The use of JindoFS is similar to that of HDFS. JindoFS also provides a prefix. To use JindoFS, you only need to replace the hdfs prefix with the jfs prefix. Example:

hadoop fs -ls jfs:/// hadoop fs -mkdir jfs:///test-dirhadoop fs -put test.log jfs:///test-dir/

Data can be read from JindoFS only when Hadoop, Hive, and Spark jobs are running in the EMR cluster.

Control disk space usage

JindoFS uses OSS as the data storage backend, which allows you to store large volumes of data. However, the capacity of local disks is limited. JindoFS automatically deletes cold data in local disks. Alibaba Cloud uses the node.data-dirs.watermark.high.ratio and node.data-dirs.watermark.low.ratio parameters to adjust the space usage of local disks. The values of both parameters are in the range of 0 to 1 to indicate the percentage of space usage. JindoFS uses the total storage capacity of all data disks by default. The node.data-dirs.watermark.high.ratio parameter specifies the upper limit of space usage on each disk. Less frequently accessed data stored on a disk is released if the space used by JindoFS reaches the upper limit. The node.data-dirs.watermark.low.ratio parameter specifies the lower limit of space usage on each disk. After the space usage of a disk reaches the upper limit, less frequently accessed data is released until the space usage of the disk reaches the lower limit. You can configure the upper limit and lower limit to adjust and assign disk space to JindoFS. Make sure that the upper limit is greater than the lower limit.

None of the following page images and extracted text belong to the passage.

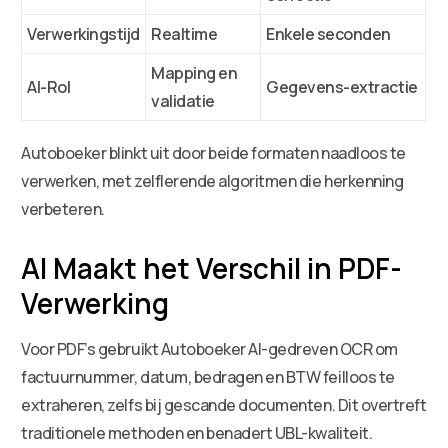
Verwerkingstijd
Realtime
Enkele seconden
Mapping en
AI-Rol
Gegevens-extractie
validatie
Autoboeker blinkt uit door beide formaten naadloos te
verwerken, met zelflerende algoritmen die herkenning
verbeteren.
AI Maakt het Verschil in PDF-
Verwerking
Voor PDF’s gebruikt Autoboeker AI-gedreven OCR om
factuurnummer, datum, bedragen en BTW feilloos te
extraheren, zelfs bij gescande documenten. Dit overtreft
traditionele methoden en benadert UBL-kwaliteit.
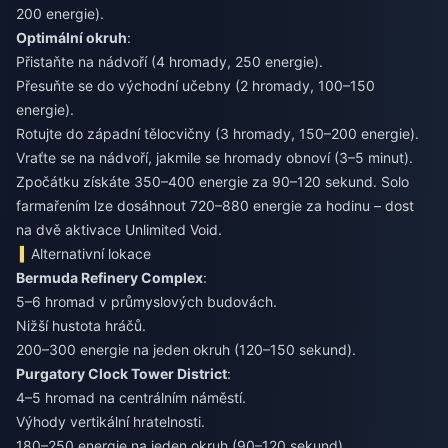
200 energie).
Optimální okruh
:
Přistaňte na nádvoří (4 hromady, 250 energie).
Přesuňte se do východní učebny (2 hromady, 100–150
energie).
Rotujte do západní tělocvičny (3 hromady, 150–200 energie).
Vraťte se na nádvoří, jakmile se hromady obnoví (3–5 minut).
Zpočátku získáte 350–400 energie za 90–120 sekund. Solo
farmařením lze dosáhnout 720–880 energie za hodinu – dost
na dvě aktivace Unlimited Void.
Alternativní lokace
Bermuda Refinery Complex
:
5–6 hromad v průmyslových budovách.
Nižší hustota hráčů.
200–300 energie na jeden okruh (120–150 sekund).
Purgatory Clock Tower District
:
4–5 hromad na centrálním náměstí.
Výhody vertikální hratelnosti.
180–250 energie na jeden okruh (90–120 sekund).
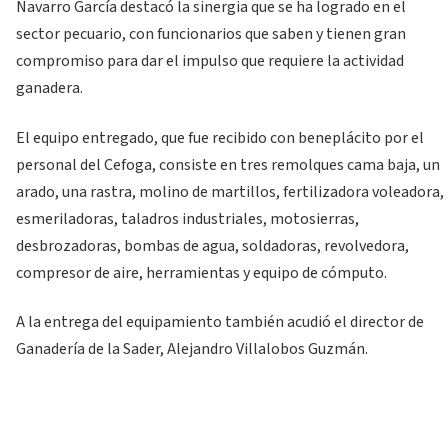
Navarro García destacó la sinergia que se ha logrado en el
sector pecuario, con funcionarios que saben y tienen gran
compromiso para dar el impulso que requiere la actividad
ganadera.
El equipo entregado, que fue recibido con beneplácito por el
personal del Cefoga, consiste en tres remolques cama baja, un
arado, una rastra, molino de martillos, fertilizadora voleadora,
esmeriladoras, taladros industriales, motosierras,
desbrozadoras, bombas de agua, soldadoras, revolvedora,
compresor de aire, herramientas y equipo de cómputo.
A la entrega del equipamiento también acudió el director de
Ganadería de la Sader, Alejandro Villalobos Guzmán.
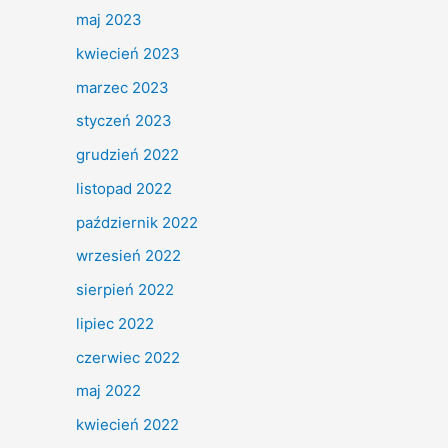
maj 2023
kwiecień 2023
marzec 2023
styczeń 2023
grudzień 2022
listopad 2022
październik 2022
wrzesień 2022
sierpień 2022
lipiec 2022
czerwiec 2022
maj 2022
kwiecień 2022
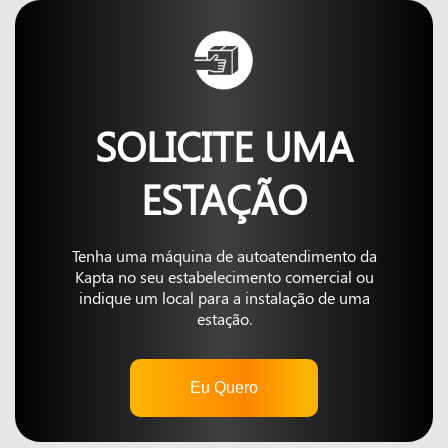
SOLICITE UMA
ESTAÇÃO
Tenha uma máquina de autoatendimento da
Kapta no seu estabelecimento comercial ou
indique um local para a instalação de uma
estação.
Eu Quero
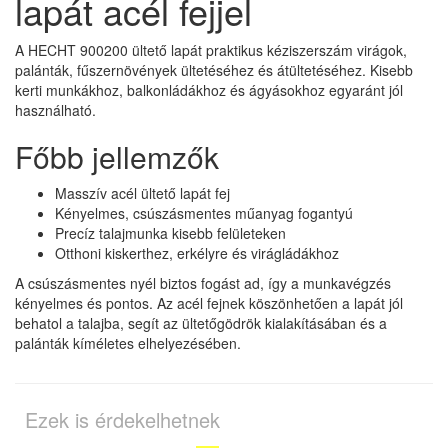
lapát acél fejjel
A HECHT 900200 ültető lapát praktikus kéziszerszám virágok,
palánták, fűszernövények ültetéséhez és átültetéséhez. Kisebb
kerti munkákhoz, balkonládákhoz és ágyásokhoz egyaránt jól
használható.
Főbb jellemzők
Masszív acél ültető lapát fej
Kényelmes, csúszásmentes műanyag fogantyú
Precíz talajmunka kisebb felületeken
Otthoni kiskerthez, erkélyre és virágládákhoz
A csúszásmentes nyél biztos fogást ad, így a munkavégzés
kényelmes és pontos. Az acél fejnek köszönhetően a lapát jól
behatol a talajba, segít az ültetőgödrök kialakításában és a
palánták kíméletes elhelyezésében.
Ezek is érdekelhetnek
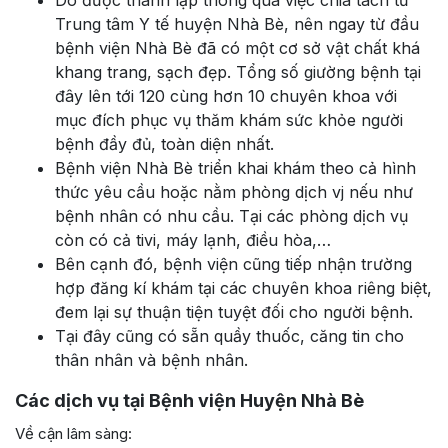
Do được thành lập thông qua việc chia tách từ
Trung tâm Y tế huyện Nhà Bè, nên ngay từ đầu
bệnh viện Nhà Bè đã có một cơ sở vật chất khá
khang trang, sạch đẹp. Tổng số giường bệnh tại
đây lên tới 120 cùng hơn 10 chuyên khoa với
mục đích phục vụ thăm khám sức khỏe người
bệnh đầy đủ, toàn diện nhất.
Bệnh viện Nhà Bè triển khai khám theo cả hình
thức yêu cầu hoặc nằm phòng dịch vj nếu như
bệnh nhân có nhu cầu. Tại các phòng dịch vụ
còn có cả tivi, máy lạnh, điều hòa,…
Bên cạnh đó, bệnh viện cũng tiếp nhận trường
hợp đăng kí khám tại các chuyên khoa riêng biệt,
đem lại sự thuận tiện tuyệt đối cho người bệnh.
Tại đây cũng có sẵn quầy thuốc, căng tin cho
thân nhân và bệnh nhân.
Các dịch vụ tại Bệnh viện Huyện Nhà Bè
Về cận lâm sàng:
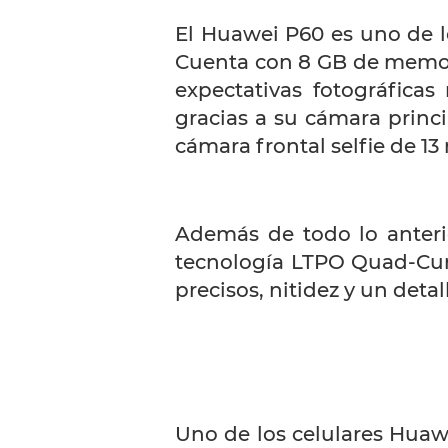
El Huawei P60
es uno de 
Cuenta con 8 GB de memor
expectativas fotográfica
gracias a su cámara princ
cámara frontal selfie de 13
Además de todo lo anteri
tecnología LTPO Quad-Curv
precisos, nitidez y un detal
Uno de los celulares Huaw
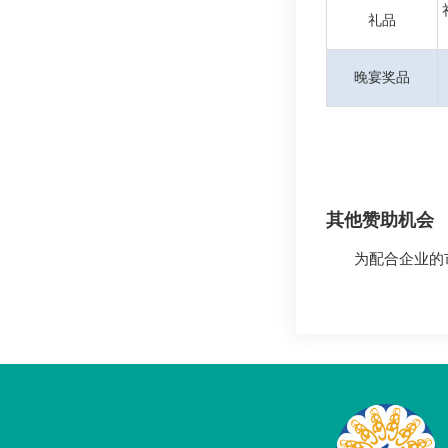
礼品
晚宴奖品
其他赞助机会
为配合企业的市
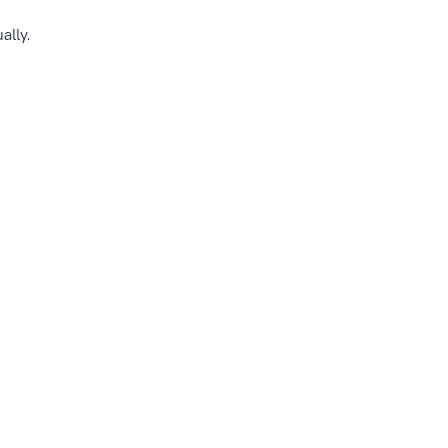
ally.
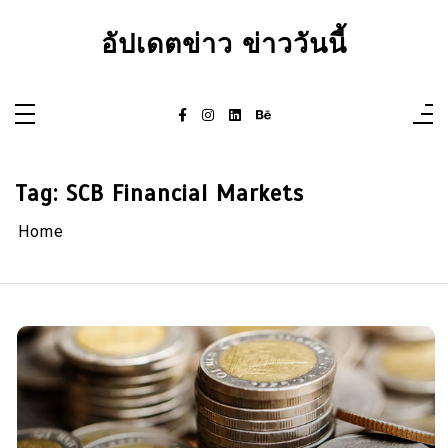
Skip
to
อัปเดตข่าว ข่าววันนี้
content
Tag:
SCB Financial Markets
Home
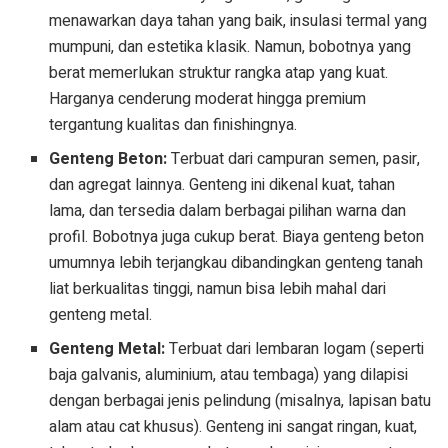
menawarkan daya tahan yang baik, insulasi termal yang
mumpuni, dan estetika klasik. Namun, bobotnya yang
berat memerlukan struktur rangka atap yang kuat.
Harganya cenderung moderat hingga premium
tergantung kualitas dan finishingnya.
Genteng Beton:
Terbuat dari campuran semen, pasir,
dan agregat lainnya. Genteng ini dikenal kuat, tahan
lama, dan tersedia dalam berbagai pilihan warna dan
profil. Bobotnya juga cukup berat. Biaya genteng beton
umumnya lebih terjangkau dibandingkan genteng tanah
liat berkualitas tinggi, namun bisa lebih mahal dari
genteng metal.
Genteng Metal:
Terbuat dari lembaran logam (seperti
baja galvanis, aluminium, atau tembaga) yang dilapisi
dengan berbagai jenis pelindung (misalnya, lapisan batu
alam atau cat khusus). Genteng ini sangat ringan, kuat,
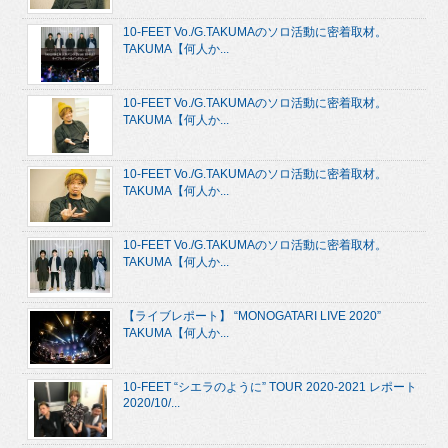
10-FEET Vo./G.TAKUMAのソロ活動に密着取材。
TAKUMA【何人か...
10-FEET Vo./G.TAKUMAのソロ活動に密着取材。
TAKUMA【何人か...
10-FEET Vo./G.TAKUMAのソロ活動に密着取材。
TAKUMA【何人か...
10-FEET Vo./G.TAKUMAのソロ活動に密着取材。
TAKUMA【何人か...
【ライブレポート】 “MONOGATARI LIVE 2020”
TAKUMA【何人か...
10-FEET “シエラのように” TOUR 2020-2021 レポート
2020/10/...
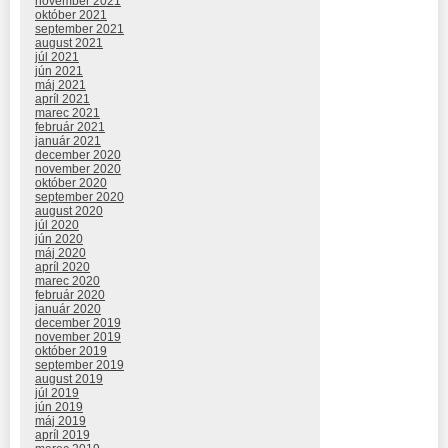
november 2021
október 2021
september 2021
august 2021
júl 2021
jún 2021
máj 2021
apríl 2021
marec 2021
február 2021
január 2021
december 2020
november 2020
október 2020
september 2020
august 2020
júl 2020
jún 2020
máj 2020
apríl 2020
marec 2020
február 2020
január 2020
december 2019
november 2019
október 2019
september 2019
august 2019
júl 2019
jún 2019
máj 2019
apríl 2019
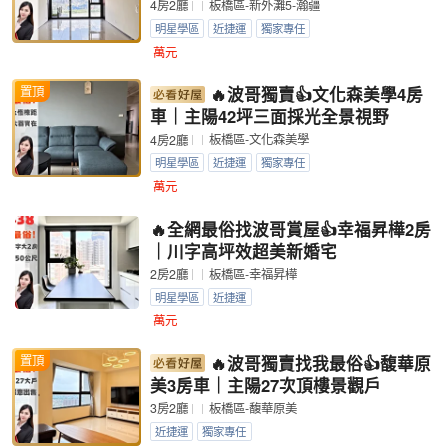
板橋區-新外灘5-瀚疆
4房2廳
明星學區
近捷運
獨家專任
萬元
置頂
🔥波哥獨賣👍文化森美學4房
車｜主陽42坪三面採光全景視野
板橋區-文化森美學
4房2廳
明星學區
近捷運
獨家專任
萬元
🔥全網最俗找波哥賞屋👍幸福昇樺2房
｜川字高坪效超美新婚宅
板橋區-幸福昇樺
2房2廳
明星學區
近捷運
萬元
置頂
🔥波哥獨賣找我最俗👍馥華原
美3房車｜主陽27次頂樓景觀戶
板橋區-馥華原美
3房2廳
近捷運
獨家專任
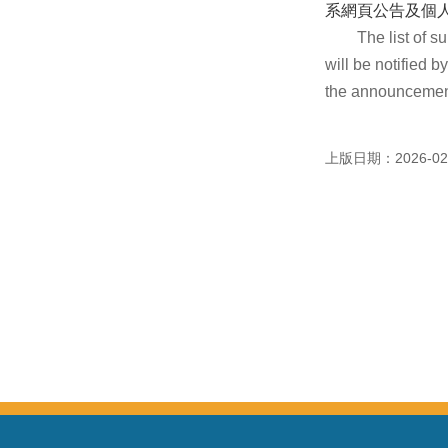
系網頁公告及個人
The list of su
will be notified
the announcement
上版日期：2026-02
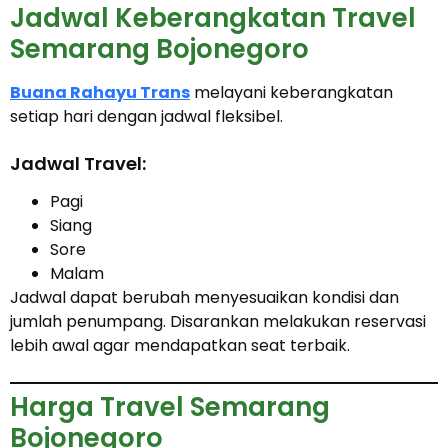
Jadwal Keberangkatan Travel
Semarang Bojonegoro
Buana Rahayu Trans
melayani keberangkatan
setiap hari dengan jadwal fleksibel.
Jadwal Travel:
Pagi
Siang
Sore
Malam
Jadwal dapat berubah menyesuaikan kondisi dan
jumlah penumpang. Disarankan melakukan reservasi
lebih awal agar mendapatkan seat terbaik.
Harga Travel Semarang
Bojonegoro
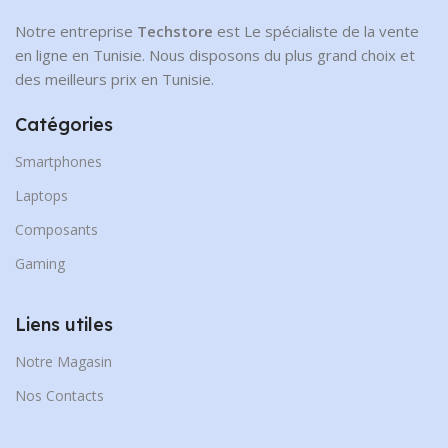
Notre entreprise
Techstore
est Le spécialiste de la vente
en ligne en Tunisie. Nous disposons du plus grand choix et
des meilleurs prix en Tunisie.
Catégories
Smartphones
Laptops
Composants
Gaming
Liens utiles
Notre Magasin
Nos Contacts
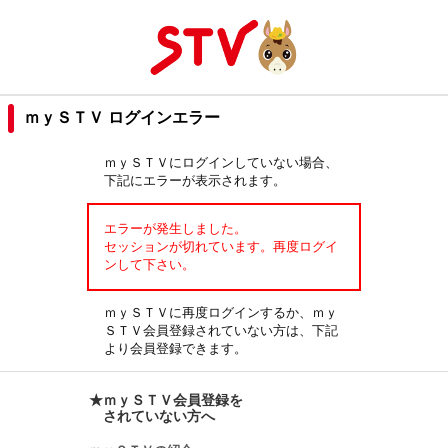
ｍｙＳＴＶ ログインエラー
ｍｙＳＴＶにログインしていない場合、
下記にエラーが表示されます。
エラーが発生しました。
セッションが切れています。再度ログイ
ンして下さい。
ｍｙＳＴＶに再度ログインするか、ｍｙ
ＳＴＶ会員登録されていない方は、下記
より会員登録できます。
★ｍｙＳＴＶ会員登録を
されていない方へ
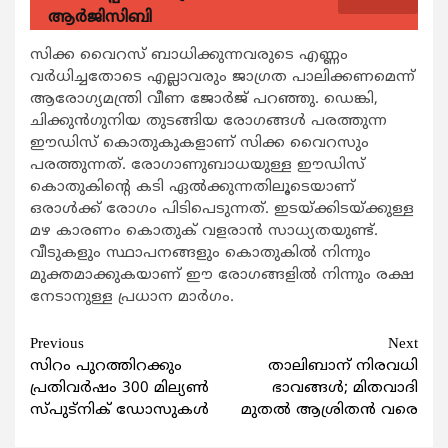
ആര്‍ജിസിബി
സിക്ക വൈറസ് ബാധിക്കുന്നവരുടെ എണ്ണം
വര്‍ധിച്ചതോടെ എല്ലാവരും ജാഗ്രത പാലിക്കണമെന്ന്
ആരോഗ്യമന്ത്രി വീണ ജോര്‍ജ് പറഞ്ഞു. ഡെങ്കി,
ചിക്കുന്‍ഗുനിയ തുടങ്ങിയ രോഗങ്ങള്‍ പരത്തുന്ന
ഈഡിസ് കൊതുകുകളാണ് സിക്ക വൈറസും
പരത്തുന്നത്. രോഗാണുബാധയുള്ള ഈഡിസ്
കൊതുകിന്‍റെ കടി ഏല്‍ക്കുന്നതിലൂടെയാണ്
ഒരാള്‍ക്ക് രോഗം പിടിപെടുന്നത്. ഇടയ്ക്കിടയ്ക്കുള്ള
മഴ കാരണം കൊതുക് വളരാന്‍ സാധ്യതയുണ്ട്.
വീടുകളും സ്ഥാപനങ്ങളും കൊതുകില്‍ നിന്നും
മുക്തമാക്കുകയാണ് ഈ രോഗങ്ങളില്‍ നിന്നും രക്ഷ
നേടാനുള്ള പ്രധാന മാര്‍ഗം.
Continue
Previous
Next
സിറം പുറത്തിറക്കും
താലിബാന് നിരവധി
Reading
പ്രതിവര്‍ഷം 300 മില്യണ്‍
ഭാവങ്ങള്‍; മിതവാദി
സ്പുട്നിക് ഡോസുകള്‍
മുതല്‍ ആശ്രിതന്‍ വരെ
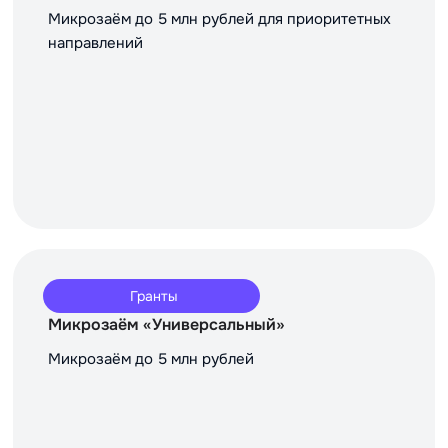
Микрозаём до 5 млн рублей для приоритетных
направлений
Гранты
Микрозаём «Универсальный»
Микрозаём до 5 млн рублей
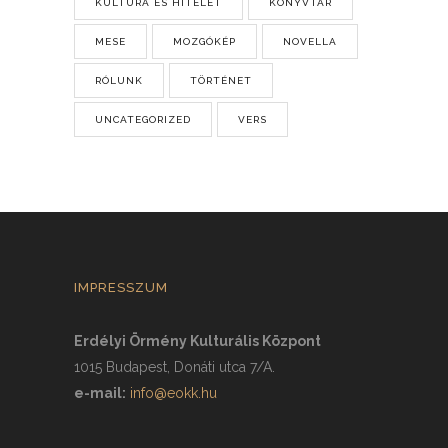
KULTÚRA ÉS HITÉLET
KÖNYVTÁR
MESE
MOZGÓKÉP
NOVELLA
RÓLUNK
TÖRTÉNET
UNCATEGORIZED
VERS
IMPRESSZUM
Erdélyi Örmény Kulturális Központ
1015 Budapest, Donáti utca 7/A.
e-mail:
info@eokk.hu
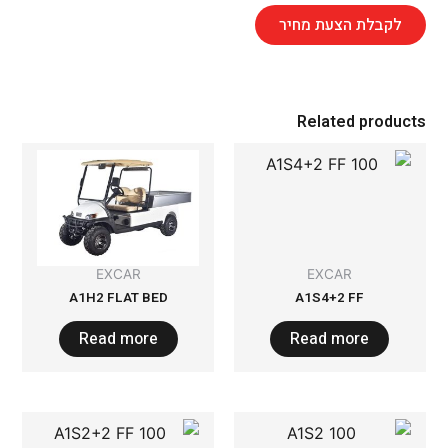
לקבלת הצעת מחיר
Related products
EXCAR
EXCAR
A1H2 FLAT BED
A1S4+2 FF
Read more
Read more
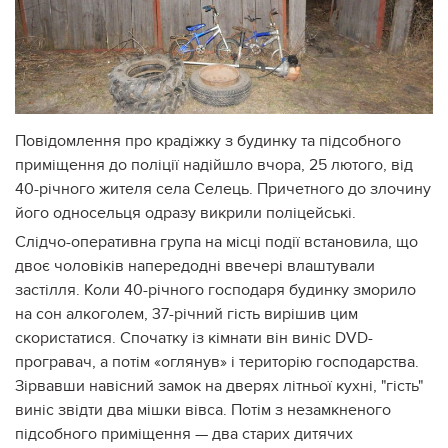
Повідомлення про крадіжку з будинку та підсобного
приміщення до поліції надійшло вчора, 25 лютого, від
40-річного жителя села Селець. Причетного до злочину
його односельця одразу викрили поліцейські.
Слідчо-оперативна група на місці події встановила, що
двоє чоловіків напередодні ввечері влаштували
застілля. Коли 40-річного господаря будинку зморило
на сон алкоголем, 37-річний гість вирішив цим
скористатися. Спочатку із кімнати він виніс DVD-
програвач, а потім «оглянув» і територію господарства.
Зірвавши навісний замок на дверях літньої кухні, "гість"
виніс звідти два мішки вівса. Потім з незамкненого
підсобного приміщення — два старих дитячих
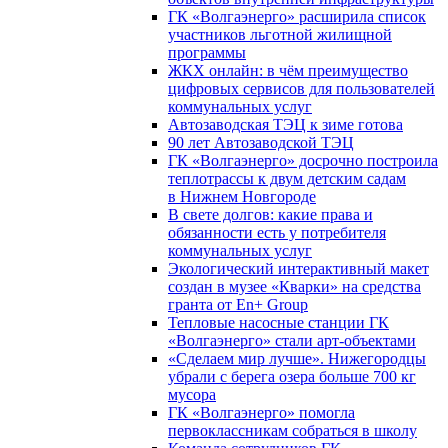
ГК «Волгаэнерго» расширила список
участников льготной жилищной
программы
ЖКХ онлайн: в чём преимущество
цифровых сервисов для пользователей
коммунальных услуг
Автозаводская ТЭЦ к зиме готова
90 лет Автозаводской ТЭЦ
ГК «Волгаэнерго» досрочно построила
теплотрассы к двум детским садам
в Нижнем Новгороде
В свете долгов: какие права и
обязанности есть у потребителя
коммунальных услуг
Экологический интерактивный макет
создан в музее «Кварки» на средства
гранта от En+ Group
Тепловые насосные станции ГК
«Волгаэнерго» стали арт-объектами
«Сделаем мир лучше». Нижегородцы
убрали с берега озера больше 700 кг
мусора
ГК «Волгаэнерго» помогла
первоклассникам собраться в школу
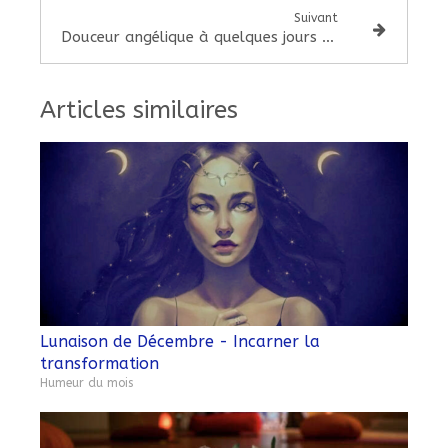
Suivant
Douceur angélique à quelques jours du printemps
Articles similaires
Lunaison de Décembre - Incarner la
transformation
Humeur du mois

Configure the storage policy

JindoFS provides multiple storage policies to meet different storage needs. The following table lists four available storage policies for a directory.


Policy	Description
COLD	Data has a backup in OSS but no backups in the local cluster. This policy is suitable for storing cold data.
WARM	The default storage policy. Data has a backup in OSS and a backup in the local cluster. The local backup can accelerate read operations.
HOT	Data has a backup in OSS and multiple backups in the local cluster. Local backups can accelerate read operations on hot data.
TEMP	Data has a backup in the local cluster but no backups in OSS. This policy is suitable for storing temporary data. The local backup can accelerate read and write operations on the temporary data. However, this may lower data reliability.

JindoFS provides a command-line tool Admin to configure the storage policy of a directory. The default storage policy is WARM. New files are stored based on the storage policy configured for the parent directory. Run the following command to configure the storage policy:

jindo dfsadmin -R -setStoragePolicy [path] [policy]

Run the following command to obtain the storage policy configured for a directory:

jindo dfsadmin -getStoragePolicy [path]

Note The [path] parameter specifies the directory. The -R option specifies that a recursive operation is performed to configure the same storage policy for all sub-directories of the directory.

The Admin tool provides the archive command to archive cold data.

This command allows you to explicitly evict local blocks. Assume that Hive partitions a table by day. If the data generated a week ago in partitioned tables is infrequently accessed, you can run the archive command on the directory that stores such data on a regular basis. Then, the backups stored in the local cluster are evicted, whereas the backups in OSS are retained.

Run the following archive command:

jindo dfsadmin -archive [path]

Note The [path] parameter specifies the directory in which the data is to be archived.